June 2, 2020
Dear Watkinson Community,
In struggling to write this letter, I have been searching for a way to frame my thoughts and serve in a cogent and helpful way to lead us to a better place. After countless attempts to be clear and to make sense of recent events in our country, I realize it is neither possible nor, perhaps, right, to pretend to have insights and understandings I don’t possess. I simply write today from the precise and only place I occupy. As a school leader, educator, a mother, a white woman, and a citizen, I am witnessing, as you are, the horrible and grievous and unjust events that have taken place with the killing of George Floyd a week ago in Minneapolis and the protests that have ranged from peaceful to violent across the nation. We cannot escape those images, but rather must remain awake and attuned and take action. This, in the same week in which a Black man was reported to the police for simply asking a fellow New Yorker to leash her dog in accordance with the law, a call in which his accuser said he was “threatening her life.” This, in a month, in a year, over a decade and then more decades before. We are living through yet another time where racism and the violence spawned by systemic injustice has once again reached a boiling point, and all in the context of a global pandemic that by rights, should be bringing us together. I am saddened, outraged, and to be honest, nearly at a loss as to how to proceed. Nearly.
Last Friday, we gathered in a final All-School Meeting to celebrate the accomplishments and the career milestones of several members of our community. But before any of that happened, we took that occasion to acknowledge the all too real threats we all face when basic human rights are trampled. The ideals of “liberty and justice for all” have meaning only when they are coupled with resilient and consistently just actions. Words matter, of course they do, but just as it is easy to offer thoughts and prayers when the unthinkable happens, there comes a time when we need to do more. We must move beyond language and into the space of doing right and taking action.
As a school, Watkinson has always been a place where students have been encouraged, challenged, and expected to think deeply, to find their voices, and use them well.
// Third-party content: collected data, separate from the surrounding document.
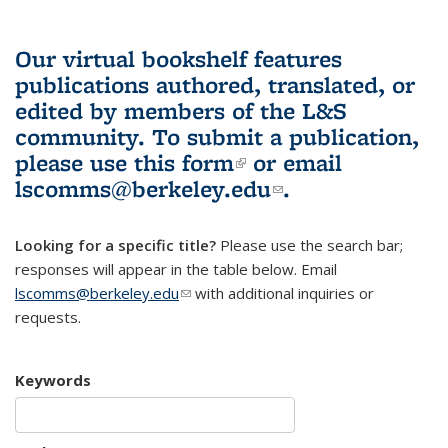
Our virtual bookshelf features
publications authored, translated, or
edited by members of the L&S
community.
To submit a publication,
please use
this form
(link is external)
or email
lscomms@berkeley.edu
(link sends e-
.
mail)
Looking for a specific title?
Please use the search bar;
responses will appear in the table below. Email
lscomms@berkeley.edu
(link sends e-mail)
with additional inquiries or
requests.
Keywords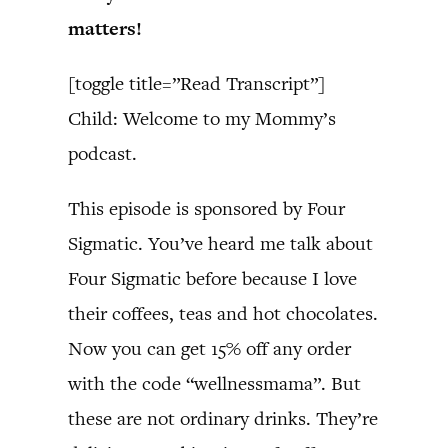
matters!
[toggle title=”Read Transcript”]
Child: Welcome to my Mommy’s
podcast.
This episode is sponsored by Four
Sigmatic. You’ve heard me talk about
Four Sigmatic before because I love
their coffees, teas and hot chocolates.
Now you can get 15% off any order
with the code “wellnessmama”. But
these are not ordinary drinks. They’re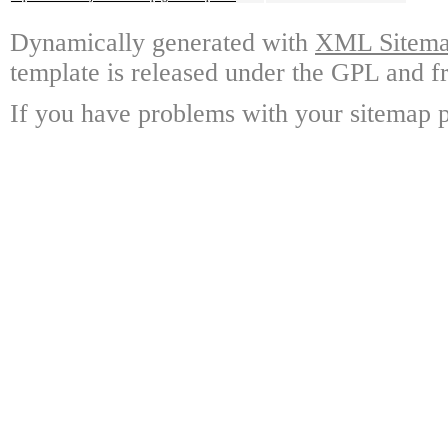
Dynamically generated with
XML Sitemap
template is released under the GPL and fr
If you have problems with your sitemap p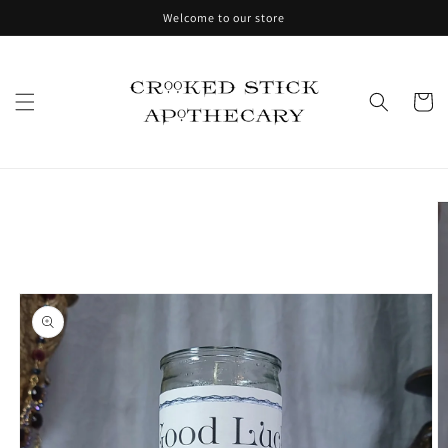
Skip to
Welcome to our store
content
Cart
Skip to
product
information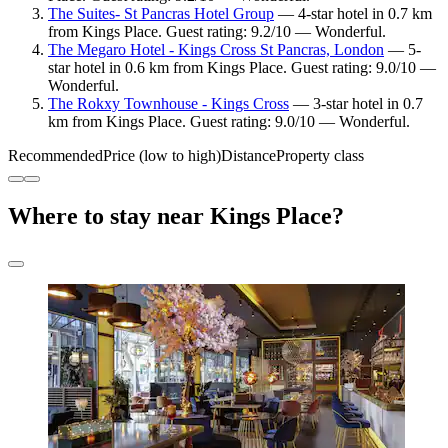
The Suites- St Pancras Hotel Group
— 4-star hotel in 0.7 km
from Kings Place. Guest rating: 9.2/10 — Wonderful.
The Megaro Hotel - Kings Cross St Pancras, London
— 5-
star hotel in 0.6 km from Kings Place. Guest rating: 9.0/10 —
Wonderful.
The Rokxy Townhouse - Kings Cross
— 3-star hotel in 0.7
km from Kings Place. Guest rating: 9.0/10 — Wonderful.
Recommended
Price (low to high)
Distance
Property class
Where to stay near Kings Place?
We have an extraordinary and intentionally diverse student body and phenomenally dedicated teachers, and together, we have defined our school community as simultaneously small and expansive. We are doggedly committed to helping young people develop a strong sense of self while, at the same time, connecting with one another and the world beyond campus. I am not alone in being proud of our students and their courage whenever they speak their truths, and over the course of the past week, I know I am also not alone in seeing that courage break through the barriers that keep many adults silent. It is scary for young people to speak. It is scary for marginalized people of any age to do so.
Because you are an important member of the Watkinson community, I wanted you to know that we are working with our students, families and employees to acknowledge the reality of this raw and explosive moment in our nation, and to create space to highlight and bring to the forefront these realities as a school. As such, Watkinson is having a community conversation on race and social justice for our students, faculty and staff tomorrow, June 4. As have been our goals for equity and social justice work throughout this school year, we hope that this conversation will raise awareness, promote dialogue, and make and strengthen connections. Unfortunately, the limitations of our dual reality dictate that despite my deepest wish that we could be together, this conversation will be a virtual one, but we will persist. I realize that our school year is coming to a close and that it may be easier to put off this conversation until next year. This is not the time to do what is easiest, so we will not wait.
I continue to place my faith in our human connection, our commitment to being a school community dedicated to the education of our students, and to being a courageous place where we are able to think and act with compassion and courage, with dedication to equity and inclusion, and to the well-being and care of each of our students. We will continue to listen to our people of color, have difficult, critical conversations, and continue to come together to address what we must take up.